# Given data
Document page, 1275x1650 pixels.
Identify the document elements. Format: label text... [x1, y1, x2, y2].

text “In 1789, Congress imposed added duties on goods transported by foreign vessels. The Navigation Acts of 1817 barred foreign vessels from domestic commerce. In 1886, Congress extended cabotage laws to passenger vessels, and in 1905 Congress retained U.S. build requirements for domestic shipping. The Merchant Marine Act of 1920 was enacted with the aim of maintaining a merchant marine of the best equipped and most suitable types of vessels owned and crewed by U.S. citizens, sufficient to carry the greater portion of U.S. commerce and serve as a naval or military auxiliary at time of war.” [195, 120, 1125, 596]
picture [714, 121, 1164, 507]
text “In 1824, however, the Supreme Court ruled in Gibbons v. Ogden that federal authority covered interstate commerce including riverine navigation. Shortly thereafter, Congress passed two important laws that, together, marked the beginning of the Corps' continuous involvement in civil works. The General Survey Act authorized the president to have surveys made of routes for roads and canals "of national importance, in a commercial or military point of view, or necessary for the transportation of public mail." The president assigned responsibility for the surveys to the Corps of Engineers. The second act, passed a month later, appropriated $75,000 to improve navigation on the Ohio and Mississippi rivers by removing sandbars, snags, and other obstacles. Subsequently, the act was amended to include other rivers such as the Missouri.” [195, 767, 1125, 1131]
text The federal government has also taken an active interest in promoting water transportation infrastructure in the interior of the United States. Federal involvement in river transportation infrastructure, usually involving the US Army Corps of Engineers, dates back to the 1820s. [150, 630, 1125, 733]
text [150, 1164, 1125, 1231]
* * *
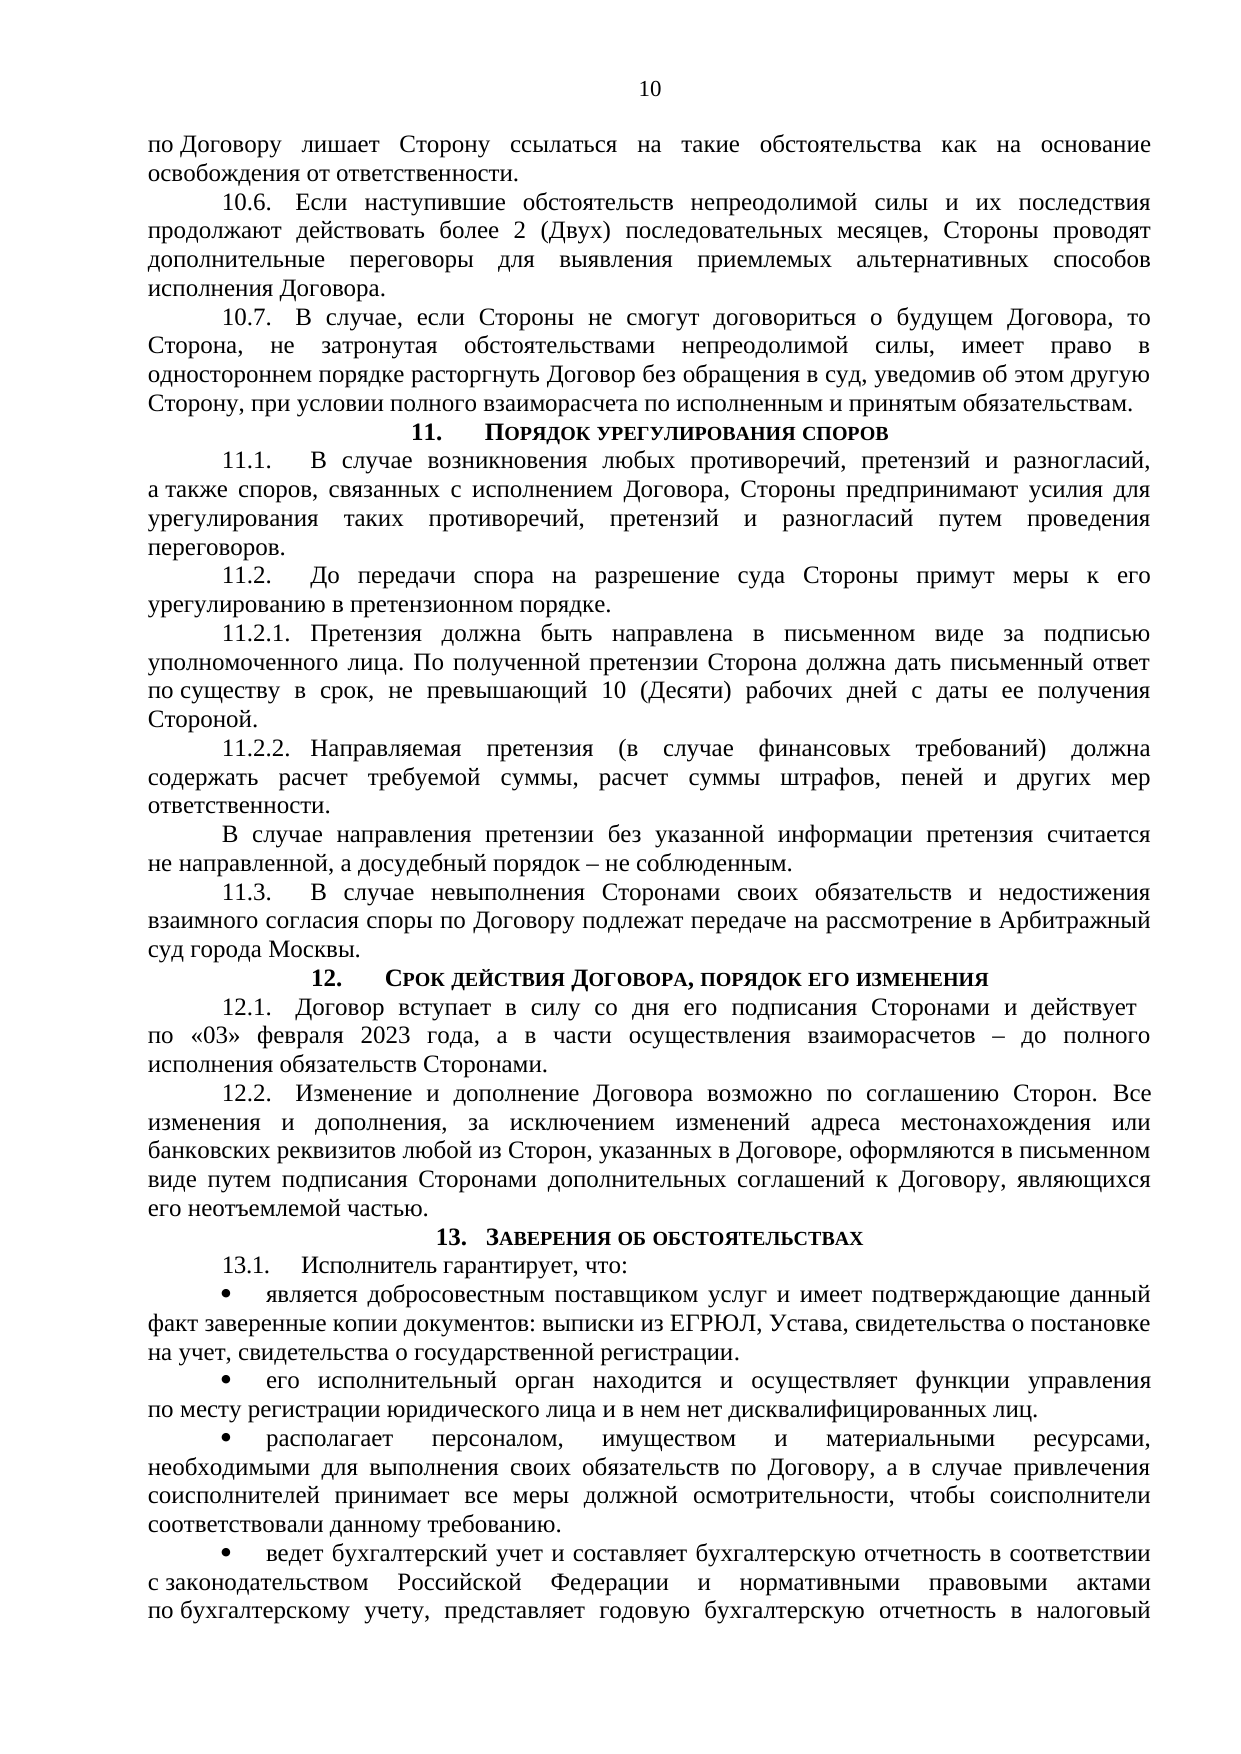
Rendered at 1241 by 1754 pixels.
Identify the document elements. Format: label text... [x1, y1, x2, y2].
--
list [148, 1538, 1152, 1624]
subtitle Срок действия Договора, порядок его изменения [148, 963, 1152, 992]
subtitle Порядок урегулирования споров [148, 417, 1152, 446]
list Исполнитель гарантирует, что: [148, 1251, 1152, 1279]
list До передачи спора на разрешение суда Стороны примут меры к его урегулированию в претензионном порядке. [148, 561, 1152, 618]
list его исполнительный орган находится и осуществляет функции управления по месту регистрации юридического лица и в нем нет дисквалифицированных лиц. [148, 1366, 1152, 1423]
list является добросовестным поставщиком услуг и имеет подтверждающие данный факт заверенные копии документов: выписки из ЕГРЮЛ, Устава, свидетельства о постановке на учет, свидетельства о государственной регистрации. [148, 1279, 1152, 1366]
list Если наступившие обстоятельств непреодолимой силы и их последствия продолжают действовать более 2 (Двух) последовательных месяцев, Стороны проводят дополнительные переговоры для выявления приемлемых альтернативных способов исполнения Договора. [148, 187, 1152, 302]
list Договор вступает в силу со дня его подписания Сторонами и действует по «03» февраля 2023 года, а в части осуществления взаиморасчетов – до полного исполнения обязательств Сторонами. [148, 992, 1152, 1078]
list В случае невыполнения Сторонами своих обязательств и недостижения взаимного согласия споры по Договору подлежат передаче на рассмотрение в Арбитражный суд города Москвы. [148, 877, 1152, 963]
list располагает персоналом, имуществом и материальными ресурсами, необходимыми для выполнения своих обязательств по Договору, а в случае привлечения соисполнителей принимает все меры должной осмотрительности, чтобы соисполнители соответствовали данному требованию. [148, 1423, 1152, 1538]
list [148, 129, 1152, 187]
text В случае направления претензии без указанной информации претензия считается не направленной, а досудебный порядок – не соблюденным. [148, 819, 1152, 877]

# Task directions
Find each line in the listing above that contains "pixels", and copy that line.

# Task solution
Document page, 1275x1650 pixels.
Rendered at 1241 by 1754 pixels.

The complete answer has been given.